Abstract
1166
Objectives Retinoic acid receptor (RAR-α) plays a significant role in a number of diseases, including neuroblastoma. Children diagnosed with high risk neuroblastoma are treated 13-cis-retinoic acid (isotretinoin), which has been shown to reduce the risk of the cancer recurrence. Studies have demonstrated that neuroblastoma cell death is mediated via RAR-α and that expression of RAR-α is upregulated after treatment. Therefore, our objective is to create a molecular imaging probe that binds RAR-α for the purpose of diagnosis and stratification of patients who would benefit from retinoid based therapy. Furthermore, if successful, we would be able to see real-time biologic action of retinoid therapy based on RAR-α upregulation. In this study, we report the initial in vivo evaluation of [18F]KBM-1, a novel RAR-α agonist.

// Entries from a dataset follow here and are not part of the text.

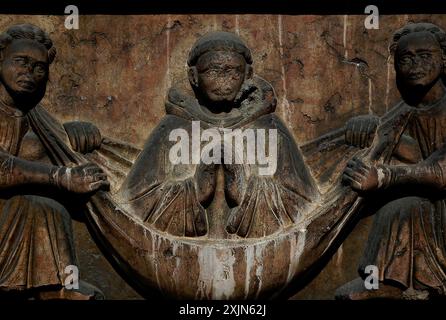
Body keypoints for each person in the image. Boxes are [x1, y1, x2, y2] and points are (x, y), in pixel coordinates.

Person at [118, 31, 319, 238]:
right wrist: (195, 189)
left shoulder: (269, 127)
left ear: (248, 75)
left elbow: (303, 204)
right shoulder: (172, 128)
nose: (223, 81)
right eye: (213, 71)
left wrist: (245, 189)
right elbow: (135, 203)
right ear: (193, 77)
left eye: (232, 71)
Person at [337, 22, 446, 299]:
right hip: (426, 202)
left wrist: (383, 177)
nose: (415, 65)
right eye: (406, 58)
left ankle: (399, 283)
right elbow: (401, 148)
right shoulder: (404, 114)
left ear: (443, 60)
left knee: (402, 209)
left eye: (425, 56)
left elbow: (440, 171)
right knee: (401, 208)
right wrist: (370, 127)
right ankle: (386, 282)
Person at [0, 24, 109, 299]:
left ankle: (57, 287)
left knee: (44, 207)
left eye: (39, 68)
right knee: (33, 207)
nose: (30, 73)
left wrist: (67, 135)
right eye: (20, 62)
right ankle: (54, 288)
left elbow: (30, 152)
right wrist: (61, 176)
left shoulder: (29, 115)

Methods The radiochemical synthesis of [18F]KBM-1 was carried out through KHF2 assisted substitution of [18F]- from aryl-substituted pinacolatoesters based retinoid precursor. Biodistribution studies were performed using male BALB/mice with flank neuroblastoma tumors after i.v injection of [18F]KBM-1. Specific binding was demonstrated by blocking experiment with nonradioactive KBM-1 in the 30 min group.

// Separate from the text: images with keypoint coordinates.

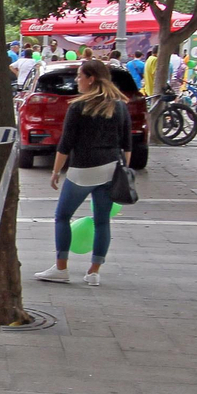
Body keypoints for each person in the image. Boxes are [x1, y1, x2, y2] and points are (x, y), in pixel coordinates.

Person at [36, 59, 132, 287]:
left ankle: (61, 268)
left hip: (83, 171)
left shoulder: (78, 107)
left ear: (91, 79)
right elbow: (127, 145)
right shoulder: (119, 106)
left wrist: (56, 171)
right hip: (110, 168)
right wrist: (124, 172)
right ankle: (94, 272)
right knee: (102, 221)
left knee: (62, 216)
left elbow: (65, 144)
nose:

Results [18F]KBM-1 was synthesized with high radiochemical purity (>98%) and high specific activity ~3000 mCi/µmol (decay corrected to EOS). Analyzing biodistribution data, from 5 min to 60 min, [18F]KBM-1 displayed rapid clearance from most of the major organs and bone uptake remained grossly stable, suggesting no significant in vivo metabolic defluorination. The tumor uptake steadily increased from 5 min to 60 min and the uptake ratios for target to non-target (tumor: muscle) increased 1.5 fold to 2.6 fold from 30 min to 60 min p.i. The tumor uptake in the 30 min blocking group was 1.7-fold lower than unblocked.
Conclusions The initial in vivo biodistribution studies in BALB/c tumor bearing mice demonstrate the potential of [18F]KBM-1 as a radiotracer for imaging neuroblastoma. Further evaluations of the tracer’s in vivo metabolic profile, kinetic studies, quantitative biodistribution/tumor uptake are now being performed.